§ **Document section**:
** BEGIN **

The picture is a typical diagram used to elaborate on the photoelectric effect, where the photon's energy $h\nu$ has to be larger than the electron's binding energy to its atom usually denoted as work function $E_0$, only then a photoelectron is created. As for its kinetic energy, just make use of the Energy Conservation in photoelectric effect: $$h\nu = E_0 + \frac{\hbar^2 k^2}{2m} $$ where the second term in the right hand side is the kinetic energy, $h$ Planck's constant, $m$ mass of the electron and $k$ its wavenumber (momentum $p=\hbar k$)

Now back to our photoelectric current:

When a photosensitive surface is subject to incident light (x-ray for example), photoelectrons can be ejected from the surface (metallic surface) if the photons' frequency is high enough to reach the necessary work function of the metal, then electrons can be ejected, and now you should already know how to define their kinetic energy. It is important to note again that the maximum kinetic energy depends on the frequency of the photons and not the intensity of the ray.

** END **

§ **Supplied data**:
** BEGIN **

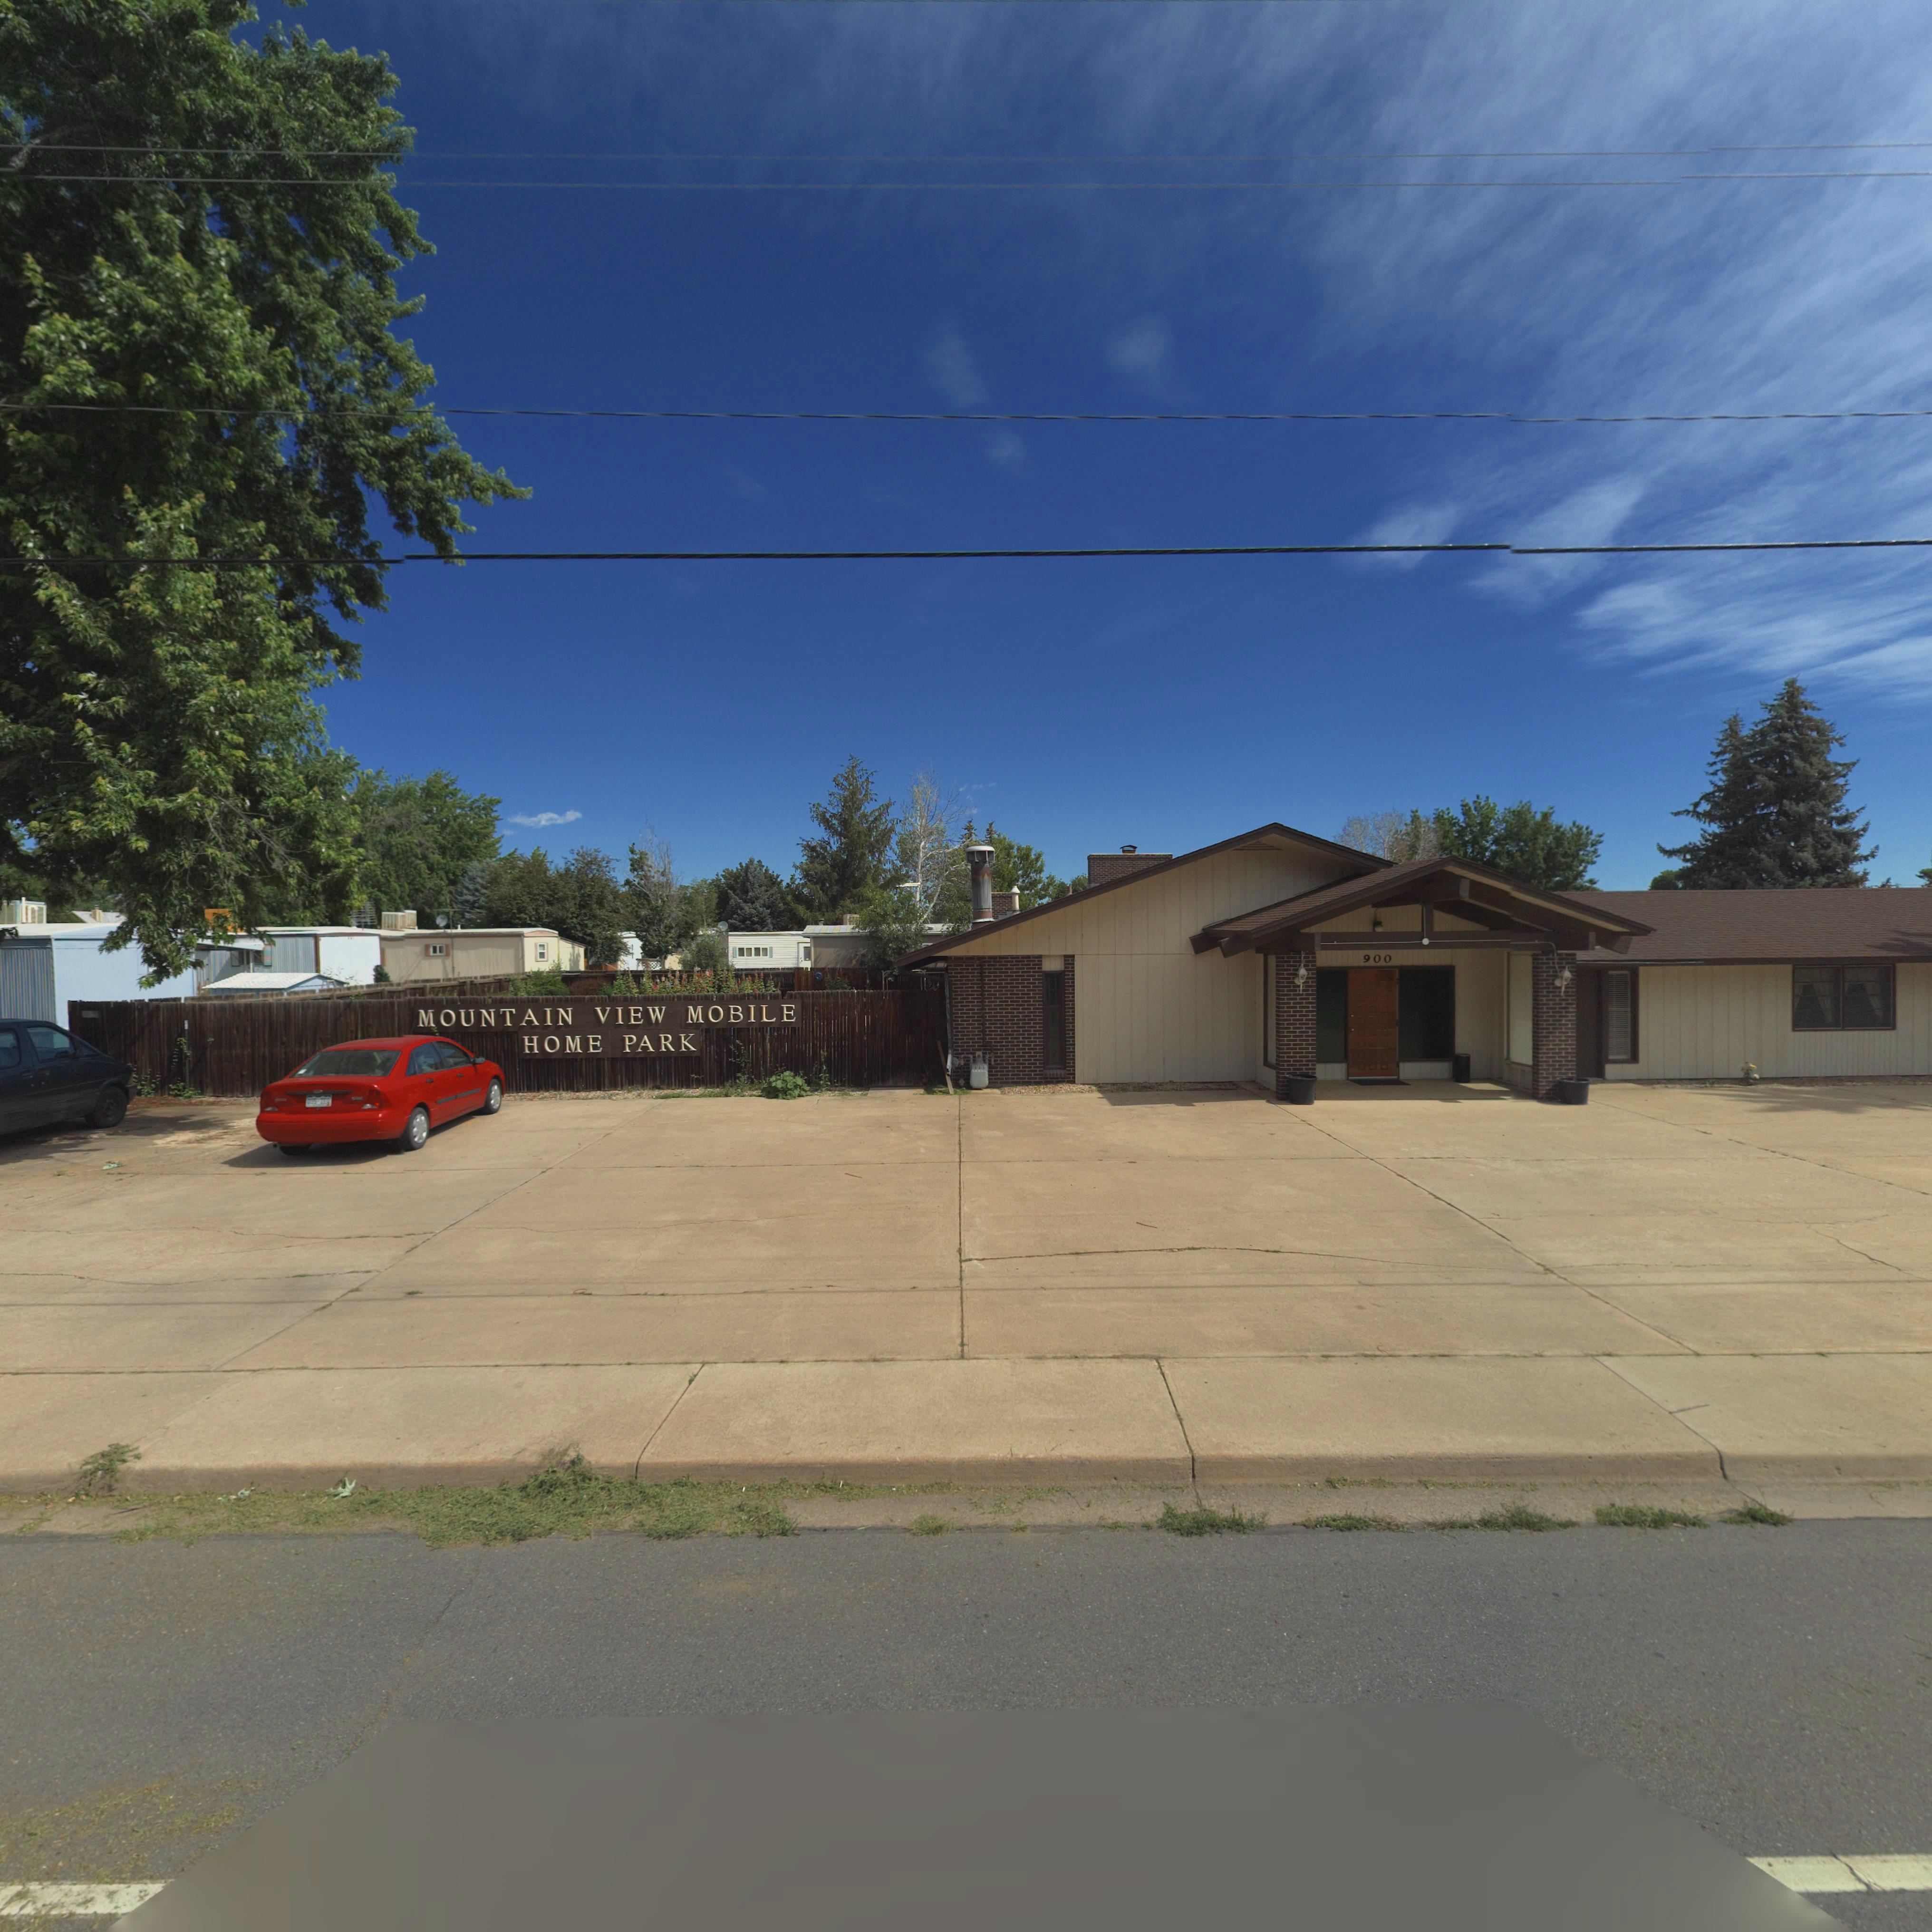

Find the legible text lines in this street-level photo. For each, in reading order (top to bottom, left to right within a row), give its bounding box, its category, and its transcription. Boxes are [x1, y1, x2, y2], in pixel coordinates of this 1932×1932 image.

[1362, 953, 1392, 964] StreetNumber: 900
[415, 1002, 799, 1030] BusinessName: MOUNTAIN VIEW MOBILE
[519, 1032, 697, 1056] BusinessName: HOME PARK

** END **

§ **Prompt**:
According to the passage on the photoelectric effect, what does the maximum kinetic energy of the ejected electrons depend on? The data has no connection to the text.

§ **Response for this exercise**:
It depends on the frequency of the photons, not the intensity of the ray.